The risk to civil liberties is that there are no terrorists at all, and this is just a fishing expedition, or worse, persecution of some form.  The FISC and its appellate courts are intended to provide some level of protection against abuse, but in all other cases, the public as a view to whether that abuse is actually occurring.  Many have complained about a lack of transparent oversight of the FISC, but the question is how to have that oversight without alerting The Bad Guys.

The situation gets more complex if one considers that other countries would want the same right to demand information from their mail service providers that the U.S. enjoys, as Yahoo’s own transparency report demonstrates.
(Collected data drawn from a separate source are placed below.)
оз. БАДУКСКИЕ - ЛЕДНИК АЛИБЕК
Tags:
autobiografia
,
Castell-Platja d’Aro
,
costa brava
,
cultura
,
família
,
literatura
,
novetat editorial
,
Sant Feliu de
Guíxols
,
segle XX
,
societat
In short we are left with a set of difficult compromises that pit gathering of intelligence on terrorists and other criminals against the risk of government abuse.  That’s not Yahoo!’s fault.  This is a hard problem that requires thoughtful consideration of these trade offs, and the timing is right to think about this.  Once again, the Foreign Intelligence Surveillance Act (FISA) will be up for reauthorization in Congress next year.  And in this case, let’s at least consider the possibility that the government is trying to fulfill its responsibility of protecting its citizens and residents, and Yahoo! is trying to be a good citizen in looking at each individual request on its merits and in accordance with relevant laws.


* No I don’t know the difference between “unique” and “highly unique” either.